Are you having trouble getting ahead with your finances? Have you been failing miserably no matter how hard you try? If you’ve tried everything and you still can’t seem to dig yourself out of debt, you might be contributing to your money woes.
When you find yourself in this type of situation, it’s time to take a good hard look at how you’ve been managing your money (or mismanaging as the case may be). Here are 10 types of ways you could be holding yourself back from reaching your financial goals. No. 8 is one of the biggest sins in personal finance.
1. You try to keep up with your friends
The grass is always greener on the other side — or is it? You might be envious of what your friends, family, or co-workers have, but things aren’t always as they seem. Remember that even though their grass looks greener, it still has to be watered. And it might be very expensive grass to water. Your neighbors could be enjoying the fabulous life because they’re living a borrowed lifestyle. Sure, they look flawless, but if it weren’t for the magic swipe of their Discover or MasterCard credit card, they might not be able to pay for groceries or afford their mortgage. Don’t go into debt just so you can keep up appearances.
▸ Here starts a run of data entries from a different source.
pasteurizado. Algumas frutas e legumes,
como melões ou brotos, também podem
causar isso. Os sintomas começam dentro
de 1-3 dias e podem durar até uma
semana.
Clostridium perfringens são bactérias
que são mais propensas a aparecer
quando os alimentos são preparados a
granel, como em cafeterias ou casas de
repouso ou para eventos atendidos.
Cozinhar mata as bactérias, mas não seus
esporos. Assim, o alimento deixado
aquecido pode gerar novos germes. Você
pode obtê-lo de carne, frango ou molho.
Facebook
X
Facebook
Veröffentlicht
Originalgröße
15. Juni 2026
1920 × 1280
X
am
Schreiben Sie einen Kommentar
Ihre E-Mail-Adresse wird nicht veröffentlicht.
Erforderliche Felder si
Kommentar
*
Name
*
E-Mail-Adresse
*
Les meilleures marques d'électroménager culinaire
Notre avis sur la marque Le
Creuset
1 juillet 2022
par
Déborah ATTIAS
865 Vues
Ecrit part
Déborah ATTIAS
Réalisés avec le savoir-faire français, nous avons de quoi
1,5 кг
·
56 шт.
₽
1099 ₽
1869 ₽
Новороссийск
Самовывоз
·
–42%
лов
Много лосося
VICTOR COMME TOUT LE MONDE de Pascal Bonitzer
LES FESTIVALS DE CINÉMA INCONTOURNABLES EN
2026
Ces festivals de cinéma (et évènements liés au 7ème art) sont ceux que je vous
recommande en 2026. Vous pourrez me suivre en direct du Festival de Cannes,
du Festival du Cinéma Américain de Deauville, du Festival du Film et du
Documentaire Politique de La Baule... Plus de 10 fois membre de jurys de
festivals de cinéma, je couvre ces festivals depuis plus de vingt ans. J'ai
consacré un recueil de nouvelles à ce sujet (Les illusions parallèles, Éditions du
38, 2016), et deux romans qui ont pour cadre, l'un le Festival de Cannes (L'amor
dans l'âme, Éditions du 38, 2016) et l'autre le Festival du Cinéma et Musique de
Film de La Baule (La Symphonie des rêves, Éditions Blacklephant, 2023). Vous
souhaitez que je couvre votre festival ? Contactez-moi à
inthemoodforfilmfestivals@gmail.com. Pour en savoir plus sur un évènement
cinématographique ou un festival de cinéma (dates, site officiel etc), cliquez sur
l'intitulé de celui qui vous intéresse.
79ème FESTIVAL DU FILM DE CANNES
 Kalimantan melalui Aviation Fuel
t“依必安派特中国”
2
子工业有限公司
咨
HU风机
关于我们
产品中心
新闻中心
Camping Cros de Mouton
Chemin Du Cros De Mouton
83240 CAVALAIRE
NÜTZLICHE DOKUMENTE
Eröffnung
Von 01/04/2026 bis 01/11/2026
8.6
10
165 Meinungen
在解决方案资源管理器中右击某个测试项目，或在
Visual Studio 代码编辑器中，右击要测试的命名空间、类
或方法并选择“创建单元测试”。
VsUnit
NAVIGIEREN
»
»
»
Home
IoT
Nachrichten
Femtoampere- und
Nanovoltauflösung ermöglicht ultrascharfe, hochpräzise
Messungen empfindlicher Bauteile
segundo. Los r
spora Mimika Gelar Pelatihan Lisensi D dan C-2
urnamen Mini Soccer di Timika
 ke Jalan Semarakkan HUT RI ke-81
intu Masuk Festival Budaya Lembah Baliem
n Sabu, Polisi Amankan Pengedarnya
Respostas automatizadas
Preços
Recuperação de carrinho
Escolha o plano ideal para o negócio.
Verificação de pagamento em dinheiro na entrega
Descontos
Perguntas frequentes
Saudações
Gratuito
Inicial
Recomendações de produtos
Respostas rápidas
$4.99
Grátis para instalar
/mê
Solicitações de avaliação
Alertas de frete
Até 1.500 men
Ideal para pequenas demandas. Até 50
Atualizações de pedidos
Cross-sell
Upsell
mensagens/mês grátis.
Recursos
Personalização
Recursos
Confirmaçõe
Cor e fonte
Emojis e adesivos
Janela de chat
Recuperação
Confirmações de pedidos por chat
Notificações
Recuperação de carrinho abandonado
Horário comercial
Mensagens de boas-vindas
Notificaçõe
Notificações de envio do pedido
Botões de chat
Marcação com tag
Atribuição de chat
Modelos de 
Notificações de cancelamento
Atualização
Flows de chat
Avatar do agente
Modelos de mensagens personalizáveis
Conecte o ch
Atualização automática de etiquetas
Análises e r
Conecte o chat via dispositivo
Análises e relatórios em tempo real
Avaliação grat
Run your own financial race.
2. You let your emotions rule your spending
Our feelings can add richness and depth to our experiences. For example, feelings of joy and excitement that accompany a positive life event can make that moment sweeter. However, emotions can also have a negative impact on us, making life more difficult. This is especially true when it comes to our finances. Emotional spending can get you into a world of trouble and land you in debt that’s hard to dig yourself out of. In a survey commissioned by NerdWallet and conducted by Harris Poll, 49% of respondents said their emotions caused them to spend more money than they could afford.
3. You procrastinate
No one is going to manage your financial life for you. Until you make the decision to get your money in order, you will continue to sink deeper into debt and have very little resources when you face a financial emergency. Now is the time to clean up your financial act — not tomorrow, next week, or when you get a higher-paying job.
4. You lend money to whomever asks
If you decide to lend money, be prepared to never see it again. Most of the time, those who borrow money never get around to returning it. And if they do, it’s usually not the entire amount. A study conducted by the Journal of Economic Psychology found that borrowers generally treat loans as gifts. So your best bet is to make sure you can afford to part with your money before you make an agreement. Also remember that you’re not obligated to give out loans just because someone asks. Set boundaries with your cash.
5. You’re being financially unfaithful
Are you hiding purchases from your partner or covering up a destructive financial habit? Financial infidelity can prolong poor money management. For example, if you have a shopping addition or a gambling habit, keeping this from your partner could prevent you from getting the help you need. A study conducted by YouGov on behalf of life insurance agency Haven Life found that one in five Americans are hiding debt from their partners, and one in six admit to having a financial secret. If you’re in a situation like this, it’s time to come clean so you can get on the road to financial health and repair your finances.
6. You’re not prepared for a financial emergency
Not having an emergency fund is a surefire way to head straight for a financial disaster. It’s generally best to put away some money each month for emergency funds. This will help provide a cushion when a financial emergency arises. Having enough cash saved can reduce your chances of having to rely on credit to make ends meet. In addition, you should also have money set aside for incidentals.
7. You blame others for your debt
Unless you were a victim of identity theft, you are the only one responsible for your debt. A 2017 NerdWallet study found that some consumers place blame on others when it comes to high-interest debt. Roughly 36% of respondents blamed credit card companies, saying they should stop charging interest on balances. Others blamed their employers (26%) for not paying them enough or retailers (20%) for not lowering their prices.
Stop blaming others and take responsibility for your debt. Getting angry won’t pay your bills any faster. Instead of finding someone to blame for your debt, take steps to pay it off. How? Pay your bills in full and on time each month, pay more than the minimum, and regularly check your credit reports for errors.
8. You’re not saving for retirement
It’s important to think about your future well-being, not just your present financial comfort. You’ll become your own worst enemy years from now if you don’t start saving for your retirement. Don’t reason with yourself that you have time, because the later you start, the harder it becomes to catch up on savings. And don’t say you’ll just work until you die. As you age, your chances of becoming physically unable to work rise. Approximately one in four of today’s 20-year-olds will become disabled before they have a chance to retire, according to the United States Social Security Administration.
9. You don’t have a clue about personal finance
You have no excuse for not understanding personal finance basics. There are plenty of good financial books, seminars, workshops, and websites out there. Unfortunately, research gathered by the National Capability Study revealed that nearly two thirds of Americans can’t pass a basic test of financial literacy. Take the time to educate yourself about saving, budgeting, investing, and retirement planning.
10. You have no financial self-control
One of the top reasons for falling behind when it comes to financial management is a lack of self-control. If you have trouble with spending, leave the plastic at home and stick to cash. Depending on the severity of your spending habits, you may also need to talk to a financial therapist to see if you have a deeper issue with money.